### Directions for this task
Your response should reproduce every line of the entries that contains the word "onto".

[Data records]
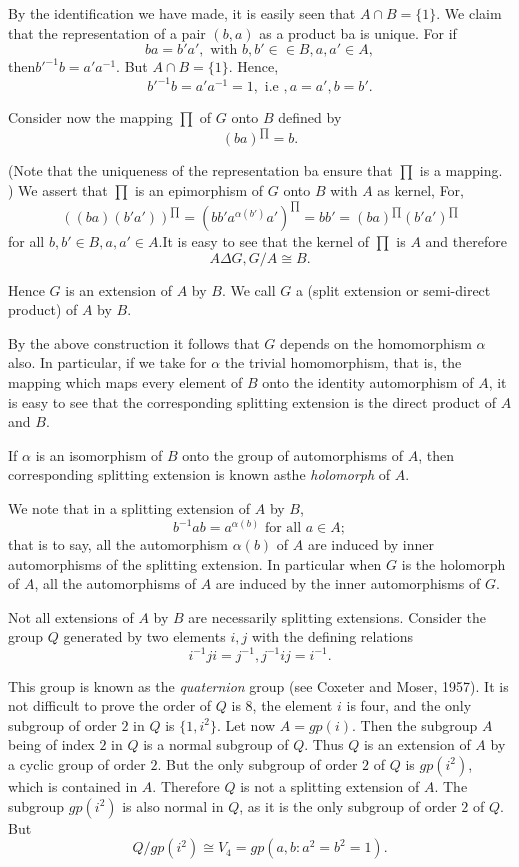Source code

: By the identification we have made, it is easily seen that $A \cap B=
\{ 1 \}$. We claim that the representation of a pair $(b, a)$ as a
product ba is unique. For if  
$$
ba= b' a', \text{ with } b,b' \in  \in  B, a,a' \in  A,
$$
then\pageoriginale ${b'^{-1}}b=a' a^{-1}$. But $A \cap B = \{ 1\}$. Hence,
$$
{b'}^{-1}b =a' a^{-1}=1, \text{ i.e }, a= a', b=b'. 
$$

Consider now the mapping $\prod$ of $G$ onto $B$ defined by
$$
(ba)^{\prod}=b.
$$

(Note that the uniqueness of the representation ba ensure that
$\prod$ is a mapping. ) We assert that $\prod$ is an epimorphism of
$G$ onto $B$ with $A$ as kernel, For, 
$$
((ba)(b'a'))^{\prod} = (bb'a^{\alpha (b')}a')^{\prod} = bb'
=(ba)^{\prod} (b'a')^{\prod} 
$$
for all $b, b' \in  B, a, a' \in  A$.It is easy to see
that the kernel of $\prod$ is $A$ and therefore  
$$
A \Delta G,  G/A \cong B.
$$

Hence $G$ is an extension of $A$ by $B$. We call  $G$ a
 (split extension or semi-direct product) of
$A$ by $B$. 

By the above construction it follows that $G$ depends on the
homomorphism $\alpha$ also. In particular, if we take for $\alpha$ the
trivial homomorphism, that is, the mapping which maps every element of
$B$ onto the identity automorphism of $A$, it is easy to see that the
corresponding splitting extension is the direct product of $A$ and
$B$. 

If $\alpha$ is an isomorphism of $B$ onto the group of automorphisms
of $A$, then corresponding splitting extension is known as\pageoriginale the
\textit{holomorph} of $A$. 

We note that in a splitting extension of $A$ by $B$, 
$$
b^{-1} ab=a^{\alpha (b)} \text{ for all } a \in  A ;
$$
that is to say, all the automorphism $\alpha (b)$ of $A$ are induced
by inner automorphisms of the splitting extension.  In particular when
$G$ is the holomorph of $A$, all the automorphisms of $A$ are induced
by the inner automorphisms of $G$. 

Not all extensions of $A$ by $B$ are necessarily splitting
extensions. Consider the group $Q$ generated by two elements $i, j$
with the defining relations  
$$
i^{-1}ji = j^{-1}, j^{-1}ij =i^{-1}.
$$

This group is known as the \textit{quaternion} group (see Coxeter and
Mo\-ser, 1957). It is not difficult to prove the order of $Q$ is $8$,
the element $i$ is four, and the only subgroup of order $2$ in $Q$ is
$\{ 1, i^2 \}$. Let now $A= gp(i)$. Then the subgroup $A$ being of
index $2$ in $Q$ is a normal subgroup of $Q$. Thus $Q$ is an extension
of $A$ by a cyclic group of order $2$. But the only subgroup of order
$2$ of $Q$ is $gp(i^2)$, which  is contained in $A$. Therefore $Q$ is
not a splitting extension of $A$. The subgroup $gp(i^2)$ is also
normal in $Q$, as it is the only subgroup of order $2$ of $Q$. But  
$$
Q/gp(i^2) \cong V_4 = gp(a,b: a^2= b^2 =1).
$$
* * *
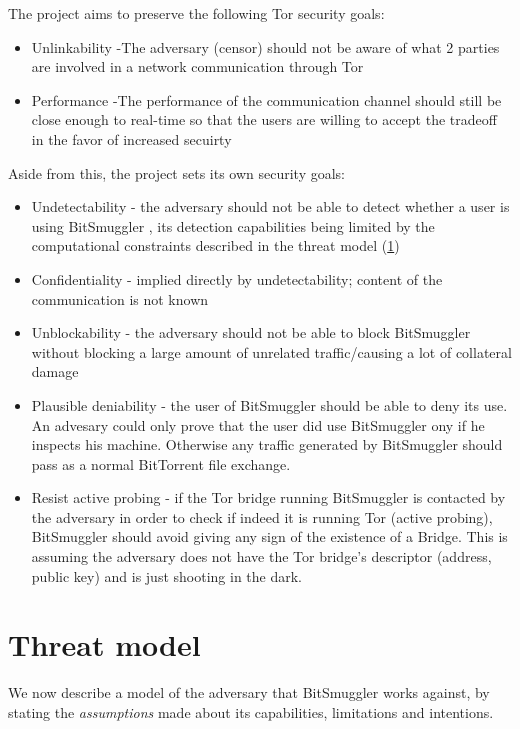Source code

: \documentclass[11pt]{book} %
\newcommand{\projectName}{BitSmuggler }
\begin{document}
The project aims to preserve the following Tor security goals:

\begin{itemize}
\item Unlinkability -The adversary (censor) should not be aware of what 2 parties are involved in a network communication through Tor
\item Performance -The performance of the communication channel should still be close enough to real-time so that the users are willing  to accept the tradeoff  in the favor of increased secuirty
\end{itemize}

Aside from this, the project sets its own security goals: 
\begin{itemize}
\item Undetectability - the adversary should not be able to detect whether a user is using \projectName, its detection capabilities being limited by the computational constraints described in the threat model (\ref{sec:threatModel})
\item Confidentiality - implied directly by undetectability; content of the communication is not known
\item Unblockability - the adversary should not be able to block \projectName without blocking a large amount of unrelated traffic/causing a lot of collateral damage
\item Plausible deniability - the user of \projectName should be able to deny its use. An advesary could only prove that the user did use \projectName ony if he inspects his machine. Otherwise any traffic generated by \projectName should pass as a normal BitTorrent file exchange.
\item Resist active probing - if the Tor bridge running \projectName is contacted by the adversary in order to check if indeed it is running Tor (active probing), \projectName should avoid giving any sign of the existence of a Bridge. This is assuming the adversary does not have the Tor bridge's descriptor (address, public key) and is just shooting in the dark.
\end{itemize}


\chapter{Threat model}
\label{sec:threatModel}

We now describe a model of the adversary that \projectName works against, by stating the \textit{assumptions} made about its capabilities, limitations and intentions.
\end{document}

### Task result
Consider now the mapping $\prod$ of $G$ onto $B$ defined by
$G$ onto $B$ with $A$ as kernel, For, 
$B$ onto the identity automorphism of $A$, it is easy to see that the
If $\alpha$ is an isomorphism of $B$ onto the group of automorphisms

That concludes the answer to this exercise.